There is a great article about this written by Bill Gurley.
Basically price is a friction factor in a marketplace. So you need to balance it in a way that creates less friction (lower prices) and at the same time keep your business profitable.
Basically there are several factors that determine the business model:
- Who pays. Generally the side that gets the most value should be charged, however some platforms split the payments between both sides.
- Marginal costs. If producing a good or service for your supply takes a lot of time or effort it will be hard to charge a high percentage for this. Think Etsy, suppliers need to buy material and craft a product.
At the same time if a product can be easily reproduced or resold, you can charge a higher percentage (e.g. ilustrations, templates, songs, apps). If you add to this a platform with big power percentage can be really high ( Apple appstore: 30%, Shutterstock: 70%. This is also why music creators hate Spotify as you need 336 842 plays to earn US minimum wage.

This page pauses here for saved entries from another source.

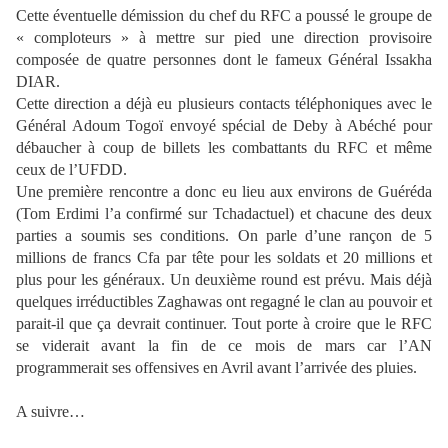
Cette éventuelle démission du chef du RFC a poussé le groupe de
« comploteurs » à mettre sur pied une direction provisoire
composée de quatre personnes dont le fameux Général Issakha
DIAR.
Cette direction a déjà eu plusieurs contacts téléphoniques avec le
Général Adoum Togoï envoyé spécial de Deby à Abéché pour
débaucher à coup de billets les combattants du RFC et même
ceux de l’UFDD.
Une première rencontre a donc eu lieu aux environs de Guéréda
(Tom Erdimi l’a confirmé sur Tchadactuel) et chacune des deux
parties a soumis ses conditions. On parle d’une rançon de 5
millions de francs Cfa par tête pour les soldats et 20 millions et
plus pour les généraux. Un deuxième round est prévu. Mais déjà
quelques irréductibles Zaghawas ont regagné le clan au pouvoir et
parait-il que ça devrait continuer. Tout porte à croire que le RFC
se viderait avant la fin de ce mois de mars car l’AN
programmerait ses offensives en Avril avant l’arrivée des pluies.
A suivre…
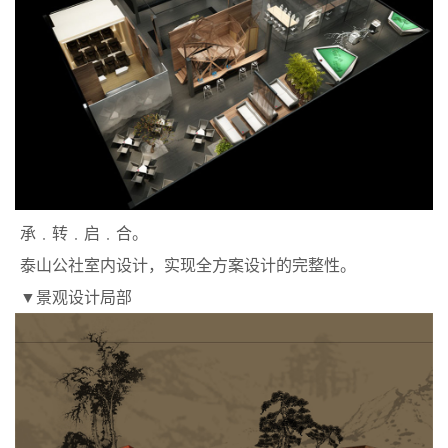
承﹒转﹒启﹒合。
泰山公社室内设计，实现全方案设计的完整性。
▼景观设计局部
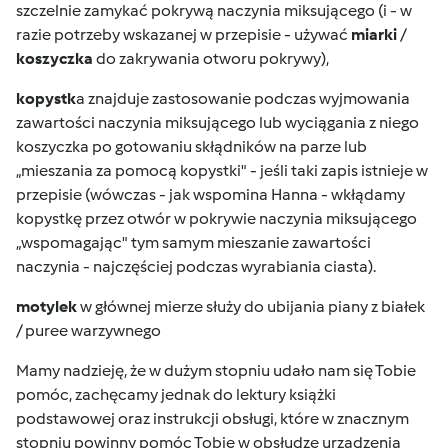
szczelnie zamykać pokrywą naczynia miksującego (i - w
razie potrzeby wskazanej w przepisie - używać
miarki
/
koszyczka
do zakrywania otworu pokrywy),
kopystk
a znajduje zastosowanie podczas wyjmowania
zawartości naczynia miksującego lub wyciągania z niego
koszyczka po gotowaniu skłądników na parze lub
„mieszania za pomocą kopystki" - jeśli taki zapis istnieje w
przepisie (wówczas - jak wspomina Hanna - wkłądamy
kopystkę przez otwór w pokrywie naczynia miksującego
„wspomagając" tym samym mieszanie zawartości
naczynia - najczęściej podczas wyrabiania ciasta).
motylek
w głównej mierze służy do ubijania piany z białek
/ puree warzywnego
Mamy nadzieję, że w dużym stopniu udało nam się Tobie
pomóc, zachęcamy jednak do lektury książki
podstawowej oraz instrukcji obsługi, które w znacznym
stopniu powinny pomóc Tobie w obsłudze urządzenia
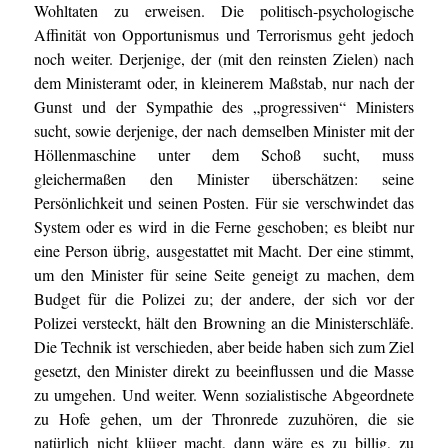
Wohltaten zu erweisen. Die politisch-psychologische
Affinität von Opportunismus und Terrorismus geht jedoch
noch weiter. Derjenige, der (mit den reinsten Zielen) nach
dem Ministeramt oder, in kleinerem Maßstab, nur nach der
Gunst und der Sympathie des „progressiven“ Ministers
sucht, sowie derjenige, der nach demselben Minister mit der
Höllenmaschine unter dem Schoß sucht, muss
gleichermaßen den Minister überschätzen: seine
Persönlichkeit und seinen Posten. Für sie verschwindet das
System oder es wird in die Ferne geschoben; es bleibt nur
eine Person übrig, ausgestattet mit Macht. Der eine stimmt,
um den Minister für seine Seite geneigt zu machen, dem
Budget für die Polizei zu; der andere, der sich vor der
Polizei versteckt, hält den Browning an die Ministerschläfe.
Die Technik ist verschieden, aber beide haben sich zum Ziel
gesetzt, den Minister direkt zu beeinflussen und die Masse
zu umgehen. Und weiter. Wenn sozialistische Abgeordnete
zu Hofe gehen, um der Thronrede zuzuhören, die sie
natürlich nicht klüger macht, dann wäre es zu billig, zu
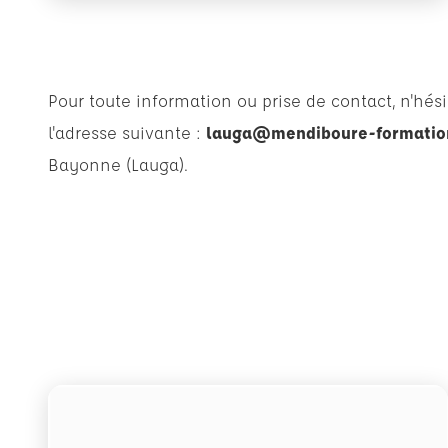
Pour toute information ou prise de contact, n'hési
l'adresse suivante :
lauga@mendiboure-formatio
Bayonne (Lauga).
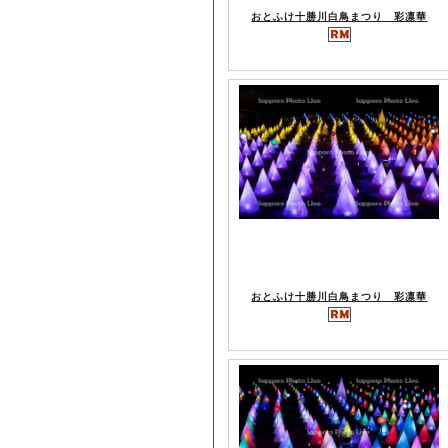
おとふけ十勝川白鳥まつり 彩凛華
おとふけ十勝川白鳥まつり 彩凛華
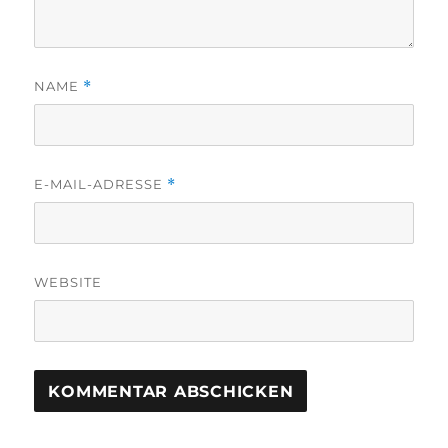
NAME
*
E-MAIL-ADRESSE
*
WEBSITE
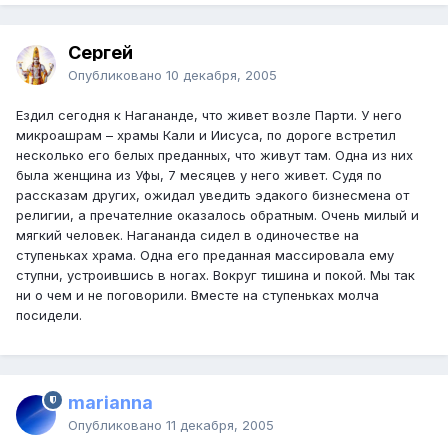
Сергей
Опубликовано
10 декабря, 2005
Ездил сегодня к Нагананде, что живет возле Парти. У него
микроашрам – храмы Кали и Иисуса, по дороге встретил
несколько его белых преданных, что живут там. Одна из них
была женщина из Уфы, 7 месяцев у него живет. Судя по
рассказам других, ожидал уведить эдакого бизнесмена от
религии, а пречателние оказалось обратным. Очень милый и
мягкий человек. Нагананда сидел в одиночестве на
ступеньках храма. Одна его преданная массировала ему
ступни, устроившись в ногах. Вокруг тишина и покой. Мы так
ни о чем и не поговорили. Вместе на ступеньках молча
посидели.
marianna
Опубликовано
11 декабря, 2005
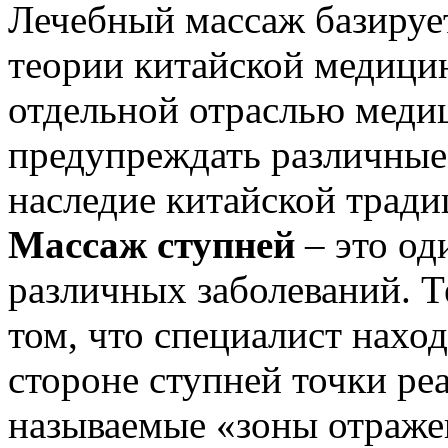
Лечебный массаж базируе
теории китайской медицин
отдельной отраслью медиц
предупреждать различные 
наследие китайской трад
Массаж ступней
– это од
различных заболеваний. Т
том, что специалист нахо
стороне ступней точки ре
называемые «зоны отражен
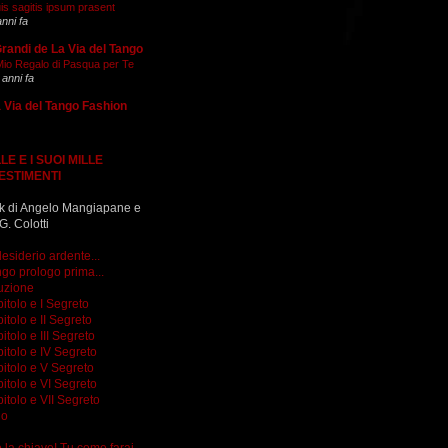
is sagitis ipsum prasent
anni fa
Grandi de La Via del Tango
 Mio Regalo di Pasqua per Te
 anni fa
 Via del Tango Fashion
LE E I SUOI MILLE
ESTIMENTI
k di Angelo Mangiapane e
G. Colotti
esiderio ardente...
go prologo prima...
uzione
itolo e I Segreto
itolo e II Segreto
itolo e III Segreto
itolo e IV Segreto
itolo e V Segreto
itolo e VI Segreto
itolo e VII Segreto
go
do la chiave! Tu come farai...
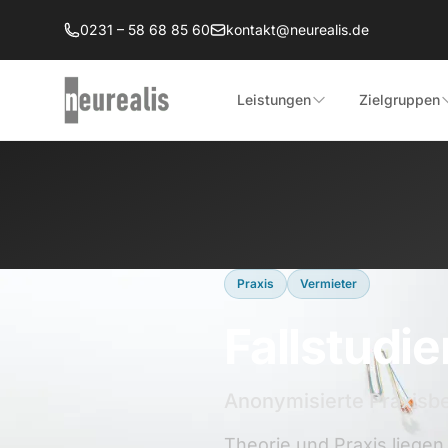
Zum Hauptinhalt springen
0231 – 58 68 85 60
kontakt@neurealis.de
Leistungen
Zielgruppen
Praxis
Vermieter
Fallstudi
Anonymisierte Praxisbe
Theorie und Praxis liege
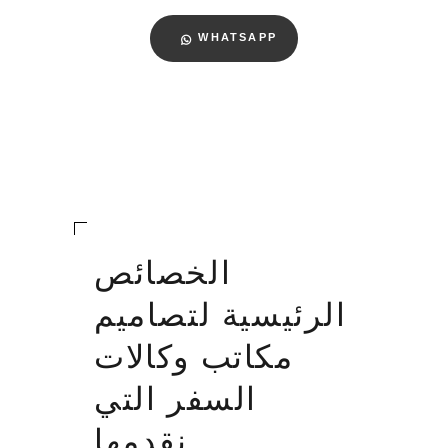
WHATSAPP
الخصائص
الرئيسية لتصاميم
مكاتب وكالات
السفر التي
نقدمها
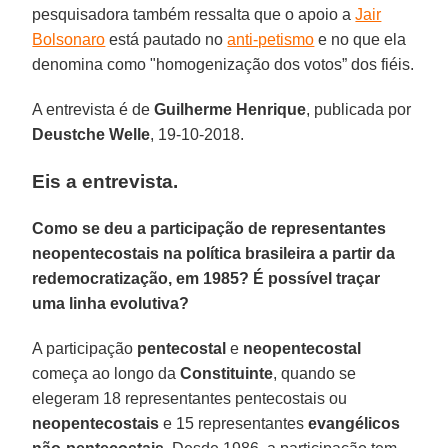
pesquisadora também ressalta que o apoio a
Jair
Bolsonaro
está pautado no
anti-petismo
e no que ela
denomina como "homogenização dos votos” dos fiéis.
A entrevista é de
Guilherme Henrique
, publicada por
Deustche Welle
, 19-10-2018.
Eis a entrevista.
Como se deu a participação de representantes
neopentecostais na política brasileira a partir da
redemocratização, em 1985? É possível traçar
uma linha evolutiva?
A participação
pentecostal
e
neopentecostal
começa ao longo da
Constituinte
, quando se
elegeram 18 representantes pentecostais ou
neopentecostais
e 15 representantes
evangélicos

- Frequency and size of transactions
Typically the frequency and size of transactions are correlated. The larger the size of the transaction the lower the frequency.
Uber, for instance, has a huge frequency however each transaction is small. Airbnb, on the other hand, has a much lower frequency yet the size of the transaction is larger.
- Other revenue streams
You may also lower your transaction cost by implementing additional revenue streams like listing fees in case of Etsy.
- Market Position
Generally the stronger the market position of your marketplace the higher fee you can charge for this. However, this inevitably attracts competition.
Generally, there is no set rule for pricing you need to "figure it our" by experimenting or use a product like Priceintelligently that can help you out.